Individualized Home Supports is one of the more flexible services in a Minnesota support plan. It can help a person manage daily routines, build independent-living skills, stay safe at home, and take part in the community. But the letters “IHS” don’t describe one identical service for everyone.
What are Individualized Home Supports?
IHS is delivered in a person’s own home and community rather than in a provider-controlled residential setting. Under Minnesota’s 245D framework, IHS without training is categorized as a basic support service, while IHS with training and IHS with family training are intensive support services.
That difference matters. The service plan should say whether staff are mainly assisting and supervising, actively teaching skills, or helping family members build the ability to support the person.
The three types of IHS
IHS without training
IHS without training is appropriate when a person needs assistance or supervision to maintain health, safety, and community living, but the service is not specifically directed toward teaching or rehabilitating a skill.
Examples may include authorized support with:
- household routines and maintaining a safe home;
- meal planning, shopping, and daily organization;
- appointments, errands, and community participation;
- communication, reminders, and following established routines; and
- supervision identified in the support plan.
IHS with training
IHS with training connects staff support to measurable skill-building goals. Staff do not simply complete a task for the person; they use instruction, prompting, modeling, practice, and fading of support to help the person learn or maintain a skill.
Training goals may involve:
- cooking, cleaning, laundry, and home-care skills;
- budgeting, scheduling, and personal organization;
- using transportation and navigating the community;
- communication, self-advocacy, and relationship skills;
- health and safety routines; and
- building independence around an assessed need.
IHS with family training
This service supports family members who provide unpaid care. Training is connected to the person’s needs and may help the family understand effective strategies, use consistent approaches, respond to changing needs, or support skills between staff visits.
IHS is not a generic homemaking package
Search results often describe IHS as a list of chores. That misses the point. Every activity has to connect to an assessed need and an authorized service outcome. Two people can receive IHS and have completely different schedules, goals, risks, and staff approaches.
A good plan spells out what support is needed, when it is needed, how staff should provide it, what progress looks like, and when the team should rethink the approach.
Who may qualify?
Eligibility and authorization are determined through the applicable Minnesota program and lead agency—not by a provider alone. A case manager or care coordinator uses the person’s assessment and person-centered plan to determine the appropriate service type, scope, and amount.
IHS may be available through disability waiver programs including CADI, DD, BI, and CAC when program requirements are met and the service is authorized.
Read our Minnesota waiver guide for an overview of those programs.
What should a case manager or family ask an IHS provider?
- Which IHS type is authorized? The service delivery must match the authorization.
- How will staff learn the person’s goals? Ask how the provider turns the support plan into daily practice.
- How is progress documented? Training services should show how support relates to skill development.

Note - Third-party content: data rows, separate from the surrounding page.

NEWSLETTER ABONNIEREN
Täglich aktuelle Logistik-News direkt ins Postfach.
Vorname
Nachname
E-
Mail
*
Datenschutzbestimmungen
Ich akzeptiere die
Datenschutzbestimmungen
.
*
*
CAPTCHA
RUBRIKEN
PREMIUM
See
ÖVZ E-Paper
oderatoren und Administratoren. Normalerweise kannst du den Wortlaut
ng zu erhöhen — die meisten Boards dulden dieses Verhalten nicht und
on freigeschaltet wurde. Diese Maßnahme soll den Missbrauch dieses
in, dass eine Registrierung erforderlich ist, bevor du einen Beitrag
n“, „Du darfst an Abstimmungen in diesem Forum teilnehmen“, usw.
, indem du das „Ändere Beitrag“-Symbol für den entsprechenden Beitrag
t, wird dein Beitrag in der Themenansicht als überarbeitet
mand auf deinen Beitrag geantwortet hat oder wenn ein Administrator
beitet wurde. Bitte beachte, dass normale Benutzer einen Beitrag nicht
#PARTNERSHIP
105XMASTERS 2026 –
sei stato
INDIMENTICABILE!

- What staffing schedule is realistically available? Confirm days, times, transportation expectations, and backup coverage.
- How will the provider coordinate with the team? Clarify communication with the person, family, guardian, and case manager.

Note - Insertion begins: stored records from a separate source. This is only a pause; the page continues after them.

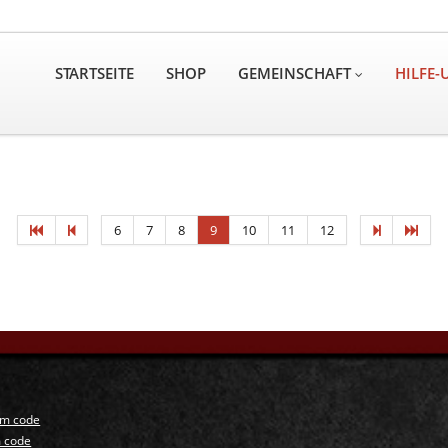
STARTSEITE
SHOP
GEMEINSCHAFT
HILFE
6
7
8
9
10
11
12
n
um code
 code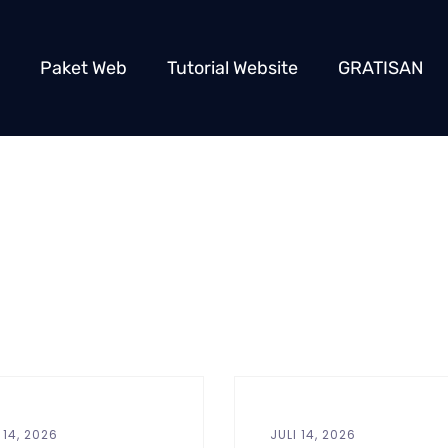
Paket Web
Tutorial Website
GRATISAN
 14, 2026
JULI 14, 2026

- How are changes handled? Needs and goals evolve, and the service plan may need review.
How Truwell approaches IHS
Truwell provides Individualized Home Supports in Minnesota. We focus on predictable staffing, respectful relationships, person-centered goals, and steady communication with your support team.
To explore availability, submit a referral with the county, authorized IHS type, preferred schedule, assessed needs, and current service authorization.
Frequently asked questions
What are Individualized Home Supports in Minnesota?
Individualized Home Supports, commonly called IHS, are Minnesota home and community-based services that help a person live in their own home and participate in community life. The authorized support may include assistance, supervision, skill development, or family training based on the person-centered plan.
What is the difference between IHS with training and without training?
IHS with training is directed toward helping a person learn, improve, or maintain skills. IHS without training focuses on assistance and supervision needed for health, safety, and community living without a formal skill-training objective.
Can IHS include support in the community?
Yes. When authorized in the support plan, IHS can include support with community participation, appointments, errands, relationships, routines, and activities connected to the person’s assessed needs and goals.
How do I start IHS services?
The person generally works with a case manager or care coordinator to complete an assessment, identify goals and support needs, authorize the appropriate IHS service type and units, and select a qualified provider.
Official source
Minnesota Statutes section 245D.03 identifies IHS without training as a basic support service and IHS with training and family training as intensive support services.
This article is general information. Eligibility, covered activities, units, and service delivery depend on the person’s current assessment, authorization, waiver, support plan, location, and Minnesota requirements.